[Start of section]

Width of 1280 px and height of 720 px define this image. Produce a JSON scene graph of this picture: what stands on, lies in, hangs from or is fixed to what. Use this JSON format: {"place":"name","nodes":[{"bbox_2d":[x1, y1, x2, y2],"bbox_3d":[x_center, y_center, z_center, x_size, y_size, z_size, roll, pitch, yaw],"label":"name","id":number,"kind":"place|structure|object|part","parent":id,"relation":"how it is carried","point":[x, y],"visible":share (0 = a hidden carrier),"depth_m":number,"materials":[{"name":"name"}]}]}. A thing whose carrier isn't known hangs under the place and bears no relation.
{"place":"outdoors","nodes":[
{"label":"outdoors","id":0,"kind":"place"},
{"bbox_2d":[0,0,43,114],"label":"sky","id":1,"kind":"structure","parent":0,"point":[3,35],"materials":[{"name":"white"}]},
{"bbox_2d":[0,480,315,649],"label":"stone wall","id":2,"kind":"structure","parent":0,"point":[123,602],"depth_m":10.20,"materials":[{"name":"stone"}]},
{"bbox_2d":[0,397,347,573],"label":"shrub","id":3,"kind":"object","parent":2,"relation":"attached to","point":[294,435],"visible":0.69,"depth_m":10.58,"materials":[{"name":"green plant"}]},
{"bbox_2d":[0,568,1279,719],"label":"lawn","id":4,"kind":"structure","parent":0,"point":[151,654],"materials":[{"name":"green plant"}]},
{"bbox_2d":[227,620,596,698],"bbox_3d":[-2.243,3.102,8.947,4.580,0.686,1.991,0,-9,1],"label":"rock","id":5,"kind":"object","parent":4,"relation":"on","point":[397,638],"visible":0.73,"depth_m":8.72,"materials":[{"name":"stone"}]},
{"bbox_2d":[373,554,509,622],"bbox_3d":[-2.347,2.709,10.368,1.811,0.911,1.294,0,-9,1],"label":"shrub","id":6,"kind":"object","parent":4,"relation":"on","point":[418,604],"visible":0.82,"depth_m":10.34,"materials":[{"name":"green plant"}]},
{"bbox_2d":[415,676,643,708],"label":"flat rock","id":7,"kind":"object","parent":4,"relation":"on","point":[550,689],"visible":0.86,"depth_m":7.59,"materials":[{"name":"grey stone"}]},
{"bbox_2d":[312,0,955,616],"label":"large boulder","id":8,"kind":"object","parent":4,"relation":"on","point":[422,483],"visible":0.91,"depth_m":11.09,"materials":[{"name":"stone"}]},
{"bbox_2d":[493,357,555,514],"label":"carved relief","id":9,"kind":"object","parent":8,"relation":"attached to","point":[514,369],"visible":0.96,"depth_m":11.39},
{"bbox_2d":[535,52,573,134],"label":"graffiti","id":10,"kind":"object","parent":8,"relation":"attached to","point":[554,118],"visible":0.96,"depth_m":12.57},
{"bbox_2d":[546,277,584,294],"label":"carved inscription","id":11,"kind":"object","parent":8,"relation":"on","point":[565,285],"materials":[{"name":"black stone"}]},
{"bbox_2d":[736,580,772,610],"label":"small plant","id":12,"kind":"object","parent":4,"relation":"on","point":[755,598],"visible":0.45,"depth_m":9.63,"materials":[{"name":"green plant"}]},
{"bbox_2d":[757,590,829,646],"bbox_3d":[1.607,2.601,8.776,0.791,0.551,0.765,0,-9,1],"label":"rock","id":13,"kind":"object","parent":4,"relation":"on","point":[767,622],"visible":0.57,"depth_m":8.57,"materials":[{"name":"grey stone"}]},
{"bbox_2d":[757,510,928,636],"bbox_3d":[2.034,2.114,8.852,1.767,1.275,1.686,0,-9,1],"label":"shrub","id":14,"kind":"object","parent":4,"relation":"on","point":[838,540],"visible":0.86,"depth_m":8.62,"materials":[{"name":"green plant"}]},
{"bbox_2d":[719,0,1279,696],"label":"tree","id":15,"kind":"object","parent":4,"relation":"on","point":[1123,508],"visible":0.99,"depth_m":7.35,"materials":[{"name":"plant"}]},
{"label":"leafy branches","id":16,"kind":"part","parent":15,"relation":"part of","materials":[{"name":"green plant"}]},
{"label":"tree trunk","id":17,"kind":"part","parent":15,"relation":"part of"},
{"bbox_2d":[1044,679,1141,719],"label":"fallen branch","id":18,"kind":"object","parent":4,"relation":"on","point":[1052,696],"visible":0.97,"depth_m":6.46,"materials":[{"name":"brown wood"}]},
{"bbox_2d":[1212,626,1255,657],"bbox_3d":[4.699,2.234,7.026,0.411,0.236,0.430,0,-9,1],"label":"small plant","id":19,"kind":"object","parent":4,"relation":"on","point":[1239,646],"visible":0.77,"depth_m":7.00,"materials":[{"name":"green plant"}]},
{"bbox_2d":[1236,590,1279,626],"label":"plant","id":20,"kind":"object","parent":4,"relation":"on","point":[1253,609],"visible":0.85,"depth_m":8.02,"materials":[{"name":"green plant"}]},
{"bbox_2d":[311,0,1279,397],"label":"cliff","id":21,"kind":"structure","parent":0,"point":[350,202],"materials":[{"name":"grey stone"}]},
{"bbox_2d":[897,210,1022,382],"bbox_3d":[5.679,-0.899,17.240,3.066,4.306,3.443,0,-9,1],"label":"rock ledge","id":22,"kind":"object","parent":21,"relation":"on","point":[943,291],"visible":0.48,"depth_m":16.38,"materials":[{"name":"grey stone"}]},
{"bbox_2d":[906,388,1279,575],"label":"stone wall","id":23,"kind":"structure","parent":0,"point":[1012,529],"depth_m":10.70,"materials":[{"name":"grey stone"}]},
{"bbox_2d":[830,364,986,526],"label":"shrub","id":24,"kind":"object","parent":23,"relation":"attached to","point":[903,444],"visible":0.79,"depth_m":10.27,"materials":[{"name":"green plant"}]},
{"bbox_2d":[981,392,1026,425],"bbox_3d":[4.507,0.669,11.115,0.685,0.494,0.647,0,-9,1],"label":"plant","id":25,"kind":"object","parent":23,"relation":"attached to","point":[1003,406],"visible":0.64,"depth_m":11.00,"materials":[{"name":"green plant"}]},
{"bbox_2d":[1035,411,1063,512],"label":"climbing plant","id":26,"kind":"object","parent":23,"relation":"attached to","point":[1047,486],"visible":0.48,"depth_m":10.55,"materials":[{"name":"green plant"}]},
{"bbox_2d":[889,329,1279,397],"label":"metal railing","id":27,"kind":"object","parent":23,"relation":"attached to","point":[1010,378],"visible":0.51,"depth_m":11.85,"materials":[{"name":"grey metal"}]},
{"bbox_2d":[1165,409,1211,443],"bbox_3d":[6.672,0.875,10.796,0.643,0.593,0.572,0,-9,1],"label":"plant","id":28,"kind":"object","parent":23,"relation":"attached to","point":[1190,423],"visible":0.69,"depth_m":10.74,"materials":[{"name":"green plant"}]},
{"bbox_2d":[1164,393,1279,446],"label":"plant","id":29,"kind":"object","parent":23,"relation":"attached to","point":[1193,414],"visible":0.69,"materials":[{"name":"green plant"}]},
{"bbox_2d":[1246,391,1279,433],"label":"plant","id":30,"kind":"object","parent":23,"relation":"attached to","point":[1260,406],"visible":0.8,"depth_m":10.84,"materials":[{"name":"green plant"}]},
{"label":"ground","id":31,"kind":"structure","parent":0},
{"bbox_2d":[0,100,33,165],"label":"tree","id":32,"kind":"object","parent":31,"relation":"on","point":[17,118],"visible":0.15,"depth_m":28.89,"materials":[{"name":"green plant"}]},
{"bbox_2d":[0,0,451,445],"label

[End of section]

Copy out each entry exactly, leaving nothing out.

Width of 1280 px and height of 720 px define this image. Produce a JSON scene graph of this picture: what stands on, lies in, hangs from or is fixed to what. Use this JSON format: {"place":"name","nodes":[{"bbox_2d":[x1, y1, x2, y2],"bbox_3d":[x_center, y_center, z_center, x_size, y_size, z_size, roll, pitch, yaw],"label":"name","id":number,"kind":"place|structure|object|part","parent":id,"relation":"how it is carried","point":[x, y],"visible":share (0 = a hidden carrier),"depth_m":number,"materials":[{"name":"name"}]}]}. A thing whose carrier isn't known hangs under the place and bears no relation.
{"place":"outdoors","nodes":[
{"label":"outdoors","id":0,"kind":"place"},
{"bbox_2d":[0,0,43,114],"label":"sky","id":1,"kind":"structure","parent":0,"point":[3,35],"materials":[{"name":"white"}]},
{"bbox_2d":[0,480,315,649],"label":"stone wall","id":2,"kind":"structure","parent":0,"point":[123,602],"depth_m":10.20,"materials":[{"name":"stone"}]},
{"bbox_2d":[0,397,347,573],"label":"shrub","id":3,"kind":"object","parent":2,"relation":"attached to","point":[294,435],"visible":0.69,"depth_m":10.58,"materials":[{"name":"green plant"}]},
{"bbox_2d":[0,568,1279,719],"label":"lawn","id":4,"kind":"structure","parent":0,"point":[151,654],"materials":[{"name":"green plant"}]},
{"bbox_2d":[227,620,596,698],"bbox_3d":[-2.243,3.102,8.947,4.580,0.686,1.991,0,-9,1],"label":"rock","id":5,"kind":"object","parent":4,"relation":"on","point":[397,638],"visible":0.73,"depth_m":8.72,"materials":[{"name":"stone"}]},
{"bbox_2d":[373,554,509,622],"bbox_3d":[-2.347,2.709,10.368,1.811,0.911,1.294,0,-9,1],"label":"shrub","id":6,"kind":"object","parent":4,"relation":"on","point":[418,604],"visible":0.82,"depth_m":10.34,"materials":[{"name":"green plant"}]},
{"bbox_2d":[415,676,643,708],"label":"flat rock","id":7,"kind":"object","parent":4,"relation":"on","point":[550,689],"visible":0.86,"depth_m":7.59,"materials":[{"name":"grey stone"}]},
{"bbox_2d":[312,0,955,616],"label":"large boulder","id":8,"kind":"object","parent":4,"relation":"on","point":[422,483],"visible":0.91,"depth_m":11.09,"materials":[{"name":"stone"}]},
{"bbox_2d":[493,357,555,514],"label":"carved relief","id":9,"kind":"object","parent":8,"relation":"attached to","point":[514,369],"visible":0.96,"depth_m":11.39},
{"bbox_2d":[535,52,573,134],"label":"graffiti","id":10,"kind":"object","parent":8,"relation":"attached to","point":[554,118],"visible":0.96,"depth_m":12.57},
{"bbox_2d":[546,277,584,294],"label":"carved inscription","id":11,"kind":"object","parent":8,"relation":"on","point":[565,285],"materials":[{"name":"black stone"}]},
{"bbox_2d":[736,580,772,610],"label":"small plant","id":12,"kind":"object","parent":4,"relation":"on","point":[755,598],"visible":0.45,"depth_m":9.63,"materials":[{"name":"green plant"}]},
{"bbox_2d":[757,590,829,646],"bbox_3d":[1.607,2.601,8.776,0.791,0.551,0.765,0,-9,1],"label":"rock","id":13,"kind":"object","parent":4,"relation":"on","point":[767,622],"visible":0.57,"depth_m":8.57,"materials":[{"name":"grey stone"}]},
{"bbox_2d":[757,510,928,636],"bbox_3d":[2.034,2.114,8.852,1.767,1.275,1.686,0,-9,1],"label":"shrub","id":14,"kind":"object","parent":4,"relation":"on","point":[838,540],"visible":0.86,"depth_m":8.62,"materials":[{"name":"green plant"}]},
{"bbox_2d":[719,0,1279,696],"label":"tree","id":15,"kind":"object","parent":4,"relation":"on","point":[1123,508],"visible":0.99,"depth_m":7.35,"materials":[{"name":"plant"}]},
{"label":"leafy branches","id":16,"kind":"part","parent":15,"relation":"part of","materials":[{"name":"green plant"}]},
{"label":"tree trunk","id":17,"kind":"part","parent":15,"relation":"part of"},
{"bbox_2d":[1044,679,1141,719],"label":"fallen branch","id":18,"kind":"object","parent":4,"relation":"on","point":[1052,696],"visible":0.97,"depth_m":6.46,"materials":[{"name":"brown wood"}]},
{"bbox_2d":[1212,626,1255,657],"bbox_3d":[4.699,2.234,7.026,0.411,0.236,0.430,0,-9,1],"label":"small plant","id":19,"kind":"object","parent":4,"relation":"on","point":[1239,646],"visible":0.77,"depth_m":7.00,"materials":[{"name":"green plant"}]},
{"bbox_2d":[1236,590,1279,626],"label":"plant","id":20,"kind":"object","parent":4,"relation":"on","point":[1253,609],"visible":0.85,"depth_m":8.02,"materials":[{"name":"green plant"}]},
{"bbox_2d":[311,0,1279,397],"label":"cliff","id":21,"kind":"structure","parent":0,"point":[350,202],"materials":[{"name":"grey stone"}]},
{"bbox_2d":[897,210,1022,382],"bbox_3d":[5.679,-0.899,17.240,3.066,4.306,3.443,0,-9,1],"label":"rock ledge","id":22,"kind":"object","parent":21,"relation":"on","point":[943,291],"visible":0.48,"depth_m":16.38,"materials":[{"name":"grey stone"}]},
{"bbox_2d":[906,388,1279,575],"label":"stone wall","id":23,"kind":"structure","parent":0,"point":[1012,529],"depth_m":10.70,"materials":[{"name":"grey stone"}]},
{"bbox_2d":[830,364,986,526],"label":"shrub","id":24,"kind":"object","parent":23,"relation":"attached to","point":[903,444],"visible":0.79,"depth_m":10.27,"materials":[{"name":"green plant"}]},
{"bbox_2d":[981,392,1026,425],"bbox_3d":[4.507,0.669,11.115,0.685,0.494,0.647,0,-9,1],"label":"plant","id":25,"kind":"object","parent":23,"relation":"attached to","point":[1003,406],"visible":0.64,"depth_m":11.00,"materials":[{"name":"green plant"}]},
{"bbox_2d":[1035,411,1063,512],"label":"climbing plant","id":26,"kind":"object","parent":23,"relation":"attached to","point":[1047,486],"visible":0.48,"depth_m":10.55,"materials":[{"name":"green plant"}]},
{"bbox_2d":[889,329,1279,397],"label":"metal railing","id":27,"kind":"object","parent":23,"relation":"attached to","point":[1010,378],"visible":0.51,"depth_m":11.85,"materials":[{"name":"grey metal"}]},
{"bbox_2d":[1165,409,1211,443],"bbox_3d":[6.672,0.875,10.796,0.643,0.593,0.572,0,-9,1],"label":"plant","id":28,"kind":"object","parent":23,"relation":"attached to","point":[1190,423],"visible":0.69,"depth_m":10.74,"materials":[{"name":"green plant"}]},
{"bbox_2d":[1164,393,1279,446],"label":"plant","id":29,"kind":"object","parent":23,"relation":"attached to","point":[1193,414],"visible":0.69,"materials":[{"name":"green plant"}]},
{"bbox_2d":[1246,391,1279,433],"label":"plant","id":30,"kind":"object","parent":23,"relation":"attached to","point":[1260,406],"visible":0.8,"depth_m":10.84,"materials":[{"name":"green plant"}]},
{"label":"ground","id":31,"kind":"structure","parent":0},
{"bbox_2d":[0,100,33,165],"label":"tree","id":32,"kind":"object","parent":31,"relation":"on","point":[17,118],"visible":0.15,"depth_m":28.89,"materials":[{"name":"green plant"}]},
{"bbox_2d":[0,0,451,445],"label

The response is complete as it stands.